Courtesy of TIFF
In the expansive Wyoming desert circa 1977, a young woman poses for photographer Rodney Alcala (Daniel Zovatto), and our first glimpse of her is via his camera lens. It’s an ostensibly unassuming image, and yet it’s one that speaks pointedly to the gender-specific issues (of sight, beauty, performance and self-worth) at the heart of Woman of the Hour. This film, which premiered at the Toronto Film Festival, is director/star Anna Kendrick’s compact and cutting portrait of Rodney, who became infamous for appearing on The Dating Game while in the midst of a years-long rape and murder spree. A true-crime thriller that also operates as a damning commentary on societal misogyny—especially in Hollywood—it’s as chillingly sharp and canny as its deranged fiend.

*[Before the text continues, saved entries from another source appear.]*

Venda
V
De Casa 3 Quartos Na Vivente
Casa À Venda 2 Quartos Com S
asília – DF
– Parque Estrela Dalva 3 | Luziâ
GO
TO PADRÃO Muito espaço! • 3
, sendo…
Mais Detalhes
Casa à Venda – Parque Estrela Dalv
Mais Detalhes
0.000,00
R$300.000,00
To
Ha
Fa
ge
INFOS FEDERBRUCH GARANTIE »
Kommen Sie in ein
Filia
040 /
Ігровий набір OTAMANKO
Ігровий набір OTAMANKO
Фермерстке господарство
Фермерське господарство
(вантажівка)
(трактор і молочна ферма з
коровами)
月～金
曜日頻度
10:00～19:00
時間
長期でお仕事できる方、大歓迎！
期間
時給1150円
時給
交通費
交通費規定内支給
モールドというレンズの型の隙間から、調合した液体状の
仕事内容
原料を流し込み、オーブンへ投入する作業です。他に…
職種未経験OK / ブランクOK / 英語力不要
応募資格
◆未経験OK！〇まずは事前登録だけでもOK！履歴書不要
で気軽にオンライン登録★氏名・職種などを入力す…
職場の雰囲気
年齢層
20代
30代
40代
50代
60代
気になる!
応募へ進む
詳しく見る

Kendrick exhibits astute directorial instincts from the opening moments of Woman of the Hour, when Rodney approaches his model to sensitively console her over recent heartbreak, strokes her hair and neck, and then twice tries to put his hand around her throat—an act that causes her to withdraw, stare at Rodney and down the hill, and briefly consider her situation as a defenseless woman with a stranger in the godforsaken middle of nowhere. It’s a momentary pause before the brutality, and an early sign that Kendrick cares about her characters as more than merely pawns on a bloody chessboard. Moreover, it demonstrates her preoccupation with the unspoken but powerfully felt dynamics that govern relationships between men and women, especially when it comes to the former’s pressure-filled demands (for sex, warmth, companionship, acquiescence) and the latter’s feeling that they’re obligated to cater to those needs.
Rodney’s reign of terror is presented episodically in Woman of the Hour, be it in Wyoming, California, or Los Angeles, where he temporarily worked at the Los Angeles Times and, in the film, attempts to lure a young gay colleague to the beach, only to be thwarted by a police interview that makes everyone extremely wary of him. Concurrently, it picks up with aspiring actress Cheryl Bradshaw (Kendrick) as she suffers through another failed audition, this time with two casting directors who care more about discussing movies than watching her. The only thing they are concerned about is whether Cheryl will do nudity, and when she says no, one of them opines (about her breasts), “I’m sure they’re fine.” Sexism is alive and well in the 1978 West Coast entertainment industry, where—even more than in everyday American life—women are expected to adhere to certain objectifying standards of beauty and behavior.